→ **Task description**: Please find all lines containing "Olivia" in the listing below and copy them.
**********
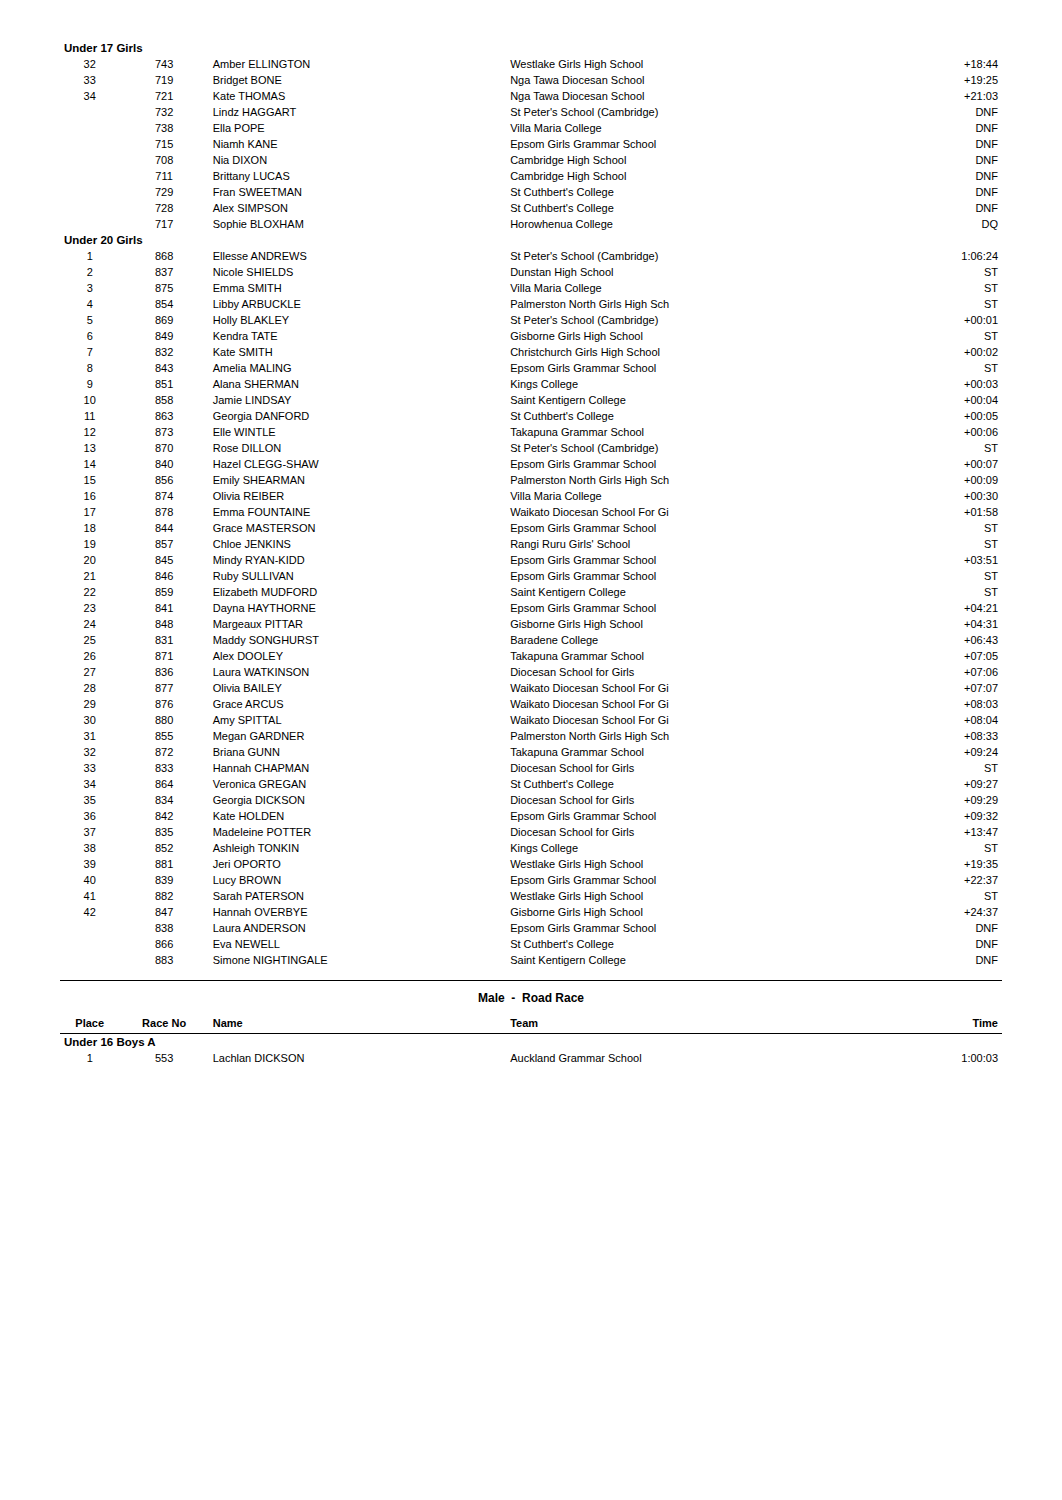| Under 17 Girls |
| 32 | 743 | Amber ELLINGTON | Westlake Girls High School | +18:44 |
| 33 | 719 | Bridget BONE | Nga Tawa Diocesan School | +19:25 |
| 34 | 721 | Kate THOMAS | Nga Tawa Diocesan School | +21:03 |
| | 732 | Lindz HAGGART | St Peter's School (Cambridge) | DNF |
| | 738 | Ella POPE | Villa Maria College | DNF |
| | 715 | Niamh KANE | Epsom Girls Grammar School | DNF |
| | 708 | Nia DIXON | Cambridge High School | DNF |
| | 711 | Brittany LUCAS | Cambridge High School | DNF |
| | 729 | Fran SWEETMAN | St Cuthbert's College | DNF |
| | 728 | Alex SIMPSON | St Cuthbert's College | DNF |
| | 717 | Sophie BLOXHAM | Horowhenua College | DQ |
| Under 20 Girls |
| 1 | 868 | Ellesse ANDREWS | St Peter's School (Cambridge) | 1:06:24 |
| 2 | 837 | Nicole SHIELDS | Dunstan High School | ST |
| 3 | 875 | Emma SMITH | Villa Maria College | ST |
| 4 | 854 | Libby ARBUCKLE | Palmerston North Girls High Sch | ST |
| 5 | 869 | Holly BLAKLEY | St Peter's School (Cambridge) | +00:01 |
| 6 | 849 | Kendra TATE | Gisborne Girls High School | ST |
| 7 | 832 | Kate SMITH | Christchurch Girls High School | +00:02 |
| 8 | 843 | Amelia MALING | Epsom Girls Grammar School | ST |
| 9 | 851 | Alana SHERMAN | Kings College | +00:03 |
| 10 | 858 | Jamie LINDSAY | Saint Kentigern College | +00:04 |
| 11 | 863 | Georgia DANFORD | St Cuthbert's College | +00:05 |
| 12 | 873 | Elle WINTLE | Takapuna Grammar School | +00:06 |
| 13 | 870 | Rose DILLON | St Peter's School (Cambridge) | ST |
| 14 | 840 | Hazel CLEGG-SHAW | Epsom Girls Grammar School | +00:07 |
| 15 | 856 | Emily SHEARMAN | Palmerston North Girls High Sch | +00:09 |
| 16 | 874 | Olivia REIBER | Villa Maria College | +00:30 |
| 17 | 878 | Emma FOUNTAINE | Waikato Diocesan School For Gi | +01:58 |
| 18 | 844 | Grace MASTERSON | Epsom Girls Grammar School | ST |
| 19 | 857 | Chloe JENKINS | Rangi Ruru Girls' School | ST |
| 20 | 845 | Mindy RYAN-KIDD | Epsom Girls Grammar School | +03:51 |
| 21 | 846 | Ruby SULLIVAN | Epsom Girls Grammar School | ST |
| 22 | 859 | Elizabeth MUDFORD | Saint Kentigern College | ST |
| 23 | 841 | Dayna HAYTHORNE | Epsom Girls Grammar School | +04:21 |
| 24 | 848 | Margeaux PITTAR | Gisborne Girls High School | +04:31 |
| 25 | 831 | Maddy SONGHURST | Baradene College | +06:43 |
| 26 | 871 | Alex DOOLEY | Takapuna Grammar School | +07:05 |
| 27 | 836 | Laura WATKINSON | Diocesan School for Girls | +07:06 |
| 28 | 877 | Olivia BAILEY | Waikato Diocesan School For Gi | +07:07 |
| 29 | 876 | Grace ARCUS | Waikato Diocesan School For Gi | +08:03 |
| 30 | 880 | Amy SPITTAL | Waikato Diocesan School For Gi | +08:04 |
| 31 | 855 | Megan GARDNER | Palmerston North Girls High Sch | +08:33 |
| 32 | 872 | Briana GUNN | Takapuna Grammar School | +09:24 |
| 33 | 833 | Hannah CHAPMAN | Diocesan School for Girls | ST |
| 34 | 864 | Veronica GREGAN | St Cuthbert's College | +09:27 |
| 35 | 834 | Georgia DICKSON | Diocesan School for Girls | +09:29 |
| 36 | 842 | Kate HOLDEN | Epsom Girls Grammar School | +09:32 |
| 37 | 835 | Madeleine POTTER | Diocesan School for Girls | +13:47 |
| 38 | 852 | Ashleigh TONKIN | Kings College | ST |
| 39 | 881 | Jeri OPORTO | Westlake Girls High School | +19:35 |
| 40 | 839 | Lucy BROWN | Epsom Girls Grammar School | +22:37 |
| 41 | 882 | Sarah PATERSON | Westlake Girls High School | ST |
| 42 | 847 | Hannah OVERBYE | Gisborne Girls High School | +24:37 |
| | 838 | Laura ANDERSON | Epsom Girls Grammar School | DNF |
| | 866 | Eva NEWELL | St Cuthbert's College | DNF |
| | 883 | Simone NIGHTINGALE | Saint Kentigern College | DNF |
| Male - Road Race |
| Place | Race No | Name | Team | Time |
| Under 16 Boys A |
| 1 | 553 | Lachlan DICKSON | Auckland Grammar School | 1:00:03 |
**********
→ **Response to the task**:
| 16 | 874 | Olivia REIBER | Villa Maria College | +00:30 |
| 28 | 877 | Olivia BAILEY | Waikato Diocesan School For Gi | +07:07 |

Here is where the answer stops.